Regard sur les coquillages PDF

Un blog aux petits soins pour la peau, aux petits soins pour soi. Abonnez-vous pour être averti des nouveaux articles publiés. De tout temps, les Egyptiennes de l’Antiquité furent reconnues pour leur élégance. Vêtues de longues robes blanches en lin, le plus souvent d’une grande simplicité, la recherche dans leur tenue tenait en l’art du plissé, les jeux de transparence, par les détails tels qu’regard sur les coquillages PDF bretelle nouée sous la poitrine, de la superposition de fines étoffes, dévoilant une épaule, un bras ou un sein.

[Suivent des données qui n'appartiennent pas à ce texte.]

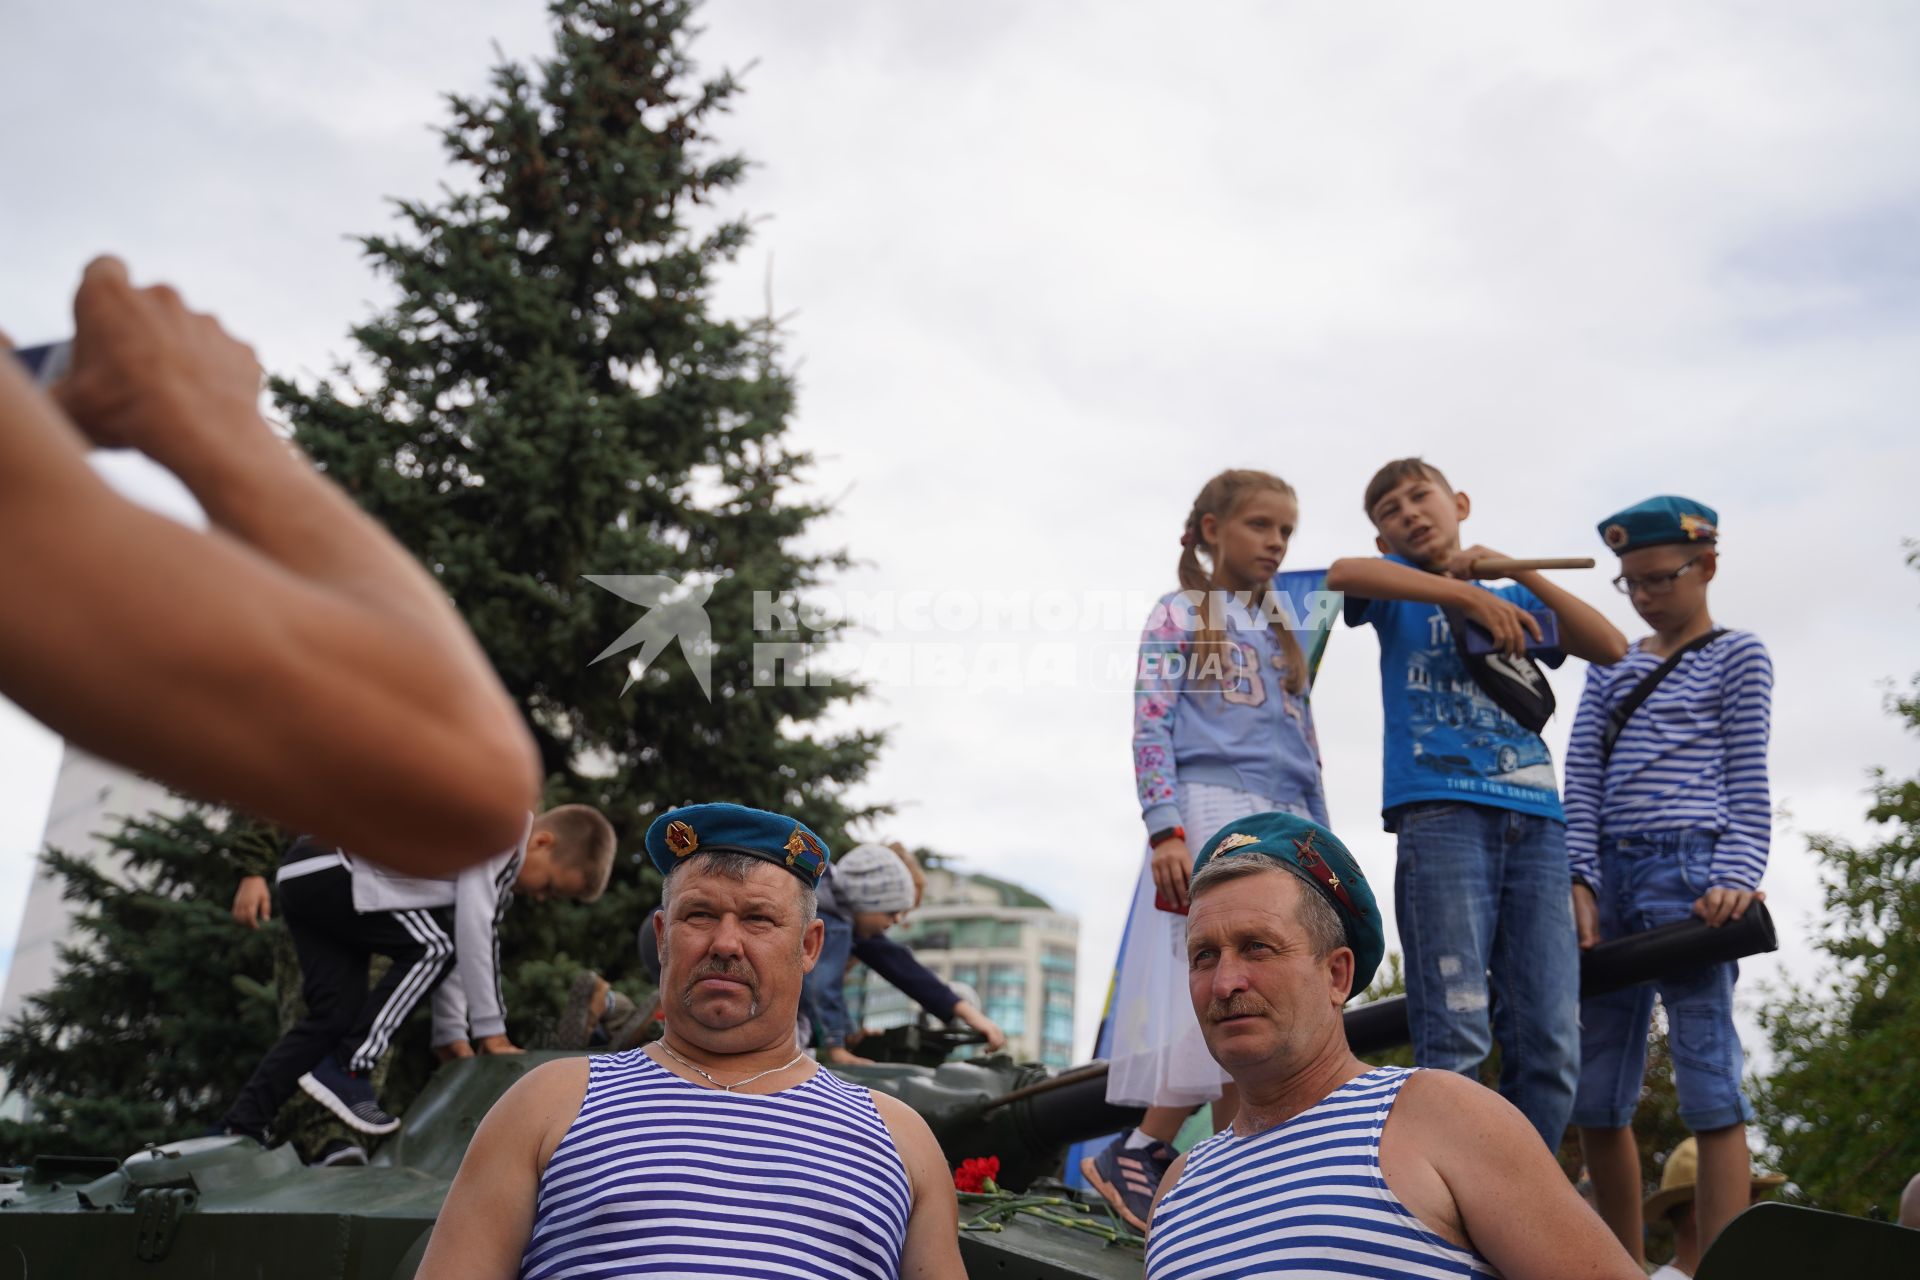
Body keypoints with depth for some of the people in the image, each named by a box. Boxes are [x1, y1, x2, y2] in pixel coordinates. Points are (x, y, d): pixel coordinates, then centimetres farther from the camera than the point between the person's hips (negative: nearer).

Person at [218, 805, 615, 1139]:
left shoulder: (496, 871, 16)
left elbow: (460, 945, 18)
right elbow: (474, 930, -19)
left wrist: (452, 1034, 13)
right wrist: (491, 1029, -13)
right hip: (322, 867, -10)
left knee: (338, 1013, 5)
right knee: (433, 944, -17)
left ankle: (240, 1127, 7)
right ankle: (344, 1069, -12)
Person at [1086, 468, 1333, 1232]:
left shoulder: (1282, 633, 22)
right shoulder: (1179, 615, 5)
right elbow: (1150, 726, -6)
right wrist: (1165, 827, -18)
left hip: (1286, 826, 7)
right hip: (1210, 811, -6)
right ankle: (1135, 1156, -6)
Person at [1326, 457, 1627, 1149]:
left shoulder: (1513, 600, 26)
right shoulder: (1398, 587, 14)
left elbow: (1611, 647, 12)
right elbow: (1342, 574, -10)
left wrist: (1517, 571, 5)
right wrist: (1464, 592, -14)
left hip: (1535, 820, 5)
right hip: (1440, 810, -4)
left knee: (1550, 1042, 0)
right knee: (1456, 1035, -12)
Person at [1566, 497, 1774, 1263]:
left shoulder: (1736, 657, 8)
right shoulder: (1611, 666, 19)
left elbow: (1748, 784, 0)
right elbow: (1581, 776, 9)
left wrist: (1738, 878, -15)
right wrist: (1581, 882, -4)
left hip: (1687, 869, -5)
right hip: (1610, 872, 5)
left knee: (1709, 1086, -8)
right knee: (1594, 1100, 8)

Comme Regard sur les insectes, qui l’a précédé, ce livre est d’abord un  » univers des formes  » de la nature marine. Les artistes en sont les milliers d’espèces de mollusques qui sécrètent ces coquilles aux infinies variations colorées, aux aspérités inquiétantes, au poli velouté de la surface. Porcelaines, cônes, mitres, volutes, strombes, les favoris des collectionneurs représentent à peine cinq pour cent des cent mille espèces connues ( le deuxième phylum des êtres vivants après celui des arthropodes), autant, sans doute, restant à découvrir. Là est l’autre dimension du livre, scientifique et réflexive : un  » Discours de la méthode  » de la systématique. Philippe Bouchet lui donne la forme d’une savoureuse description du métier de malacologue, nourrie d’exemples concrets sur la biodiversité, les menaces dues à la pression anthropique, le rôle patrimonial et scientifique des Muséums d’histoire naturelle, irremplaçables conservatoires des types porte-nom.  » La plupart du temps, on ne sait pas. On voit que tel coquillage nous est inconnu, ce qui ne veut pas dire pour autant qu’il s’agit d’une espèce nouvelle « . Embarqués sur le bateau de l’Institut de Recherche pour le Développement, au large des côtes de Nouvelle-Calédonie, nous suivons l’auteur et son équipe dans leur travail d’exploration, de prélèvements, de tri préliminaire. Plusieurs années peuvent s’écouler, avant que les rares experts internationaux de chaque famille ne se prononcent sur la découverte d’une espèce. Aussi est-il délicat de préjuger de leur rareté, ou des menaces d’extinction, surtout quand elles ne sont pas le fait de l’homme : 48% des espèces recensées sur le site de Koumac sont représentées par cinq spécimens ou moins, 20% par un seul, mais cette rareté extrême peut concerner plus d’un million d’individus tant sont étroites les zones de recherche ! Ignorance abyssale, compensée par la fierté du chercheur de découvrir, de nom-
mer, de conserver au sein d’une collection scientifique, une des 350 nouvelles espèces recensées chaque année.

De somptueux bijoux complétaient cet ensemble et se détachaient sur la blancheur de la toilette, y apportant de délicieuses touches de fantaisie et de raffinement, rehaussant ainsi la beauté des Egyptiennes. Eléments de parure, ils tenaient aussi lieu d’objets magiques de protection contre la malchance et les dangers. Les bijoux étaient portés autant par les hommes que par les femmes, et au sein de toutes les classes sociales. Du collier le plus simple, cordelette retenant un petit coquillage, au lourd pectoral en or serti de pierreries, ces bijoux antiques témoignent du talent et de l’imagination des orfèvres de l’Egypte d’alors. Pour l’élaboration de ces joyaux, ces artisans faisaient appel à toute la gamme symbolique de l’ancienne Egypte : l’oeil d’Horus, Ankh symbole de vie, un scarabée tenant entre ses pattes le disque solaire.

On retrouve également dans les formes et les motifs choisis, par exemple, des feuilles ciselées, un escargot ou un coquillage, des fleurs de lotus. Les archéologues ont découvert des bijoux de toutes sortes : colliers, bracelets, bagues, boucles d’oreilles, diadèmes, de forme et de taille variées. Toutefois, les bagues, portées en grand nombre voire parfois plusieurs sur les mêmes doigts, et les bracelets, aux bras, poignets et chevilles, étaient également très appréciés. La mode des boucles d’oreilles, portées sur des oreilles percées, venait de l’Orient. Présent en abondance dans les mines du désert oriental, l’or était le plus couramment utilisé par les orfèvres. De même, les artisans employaient l’argent, le bronze ou l’ivoire.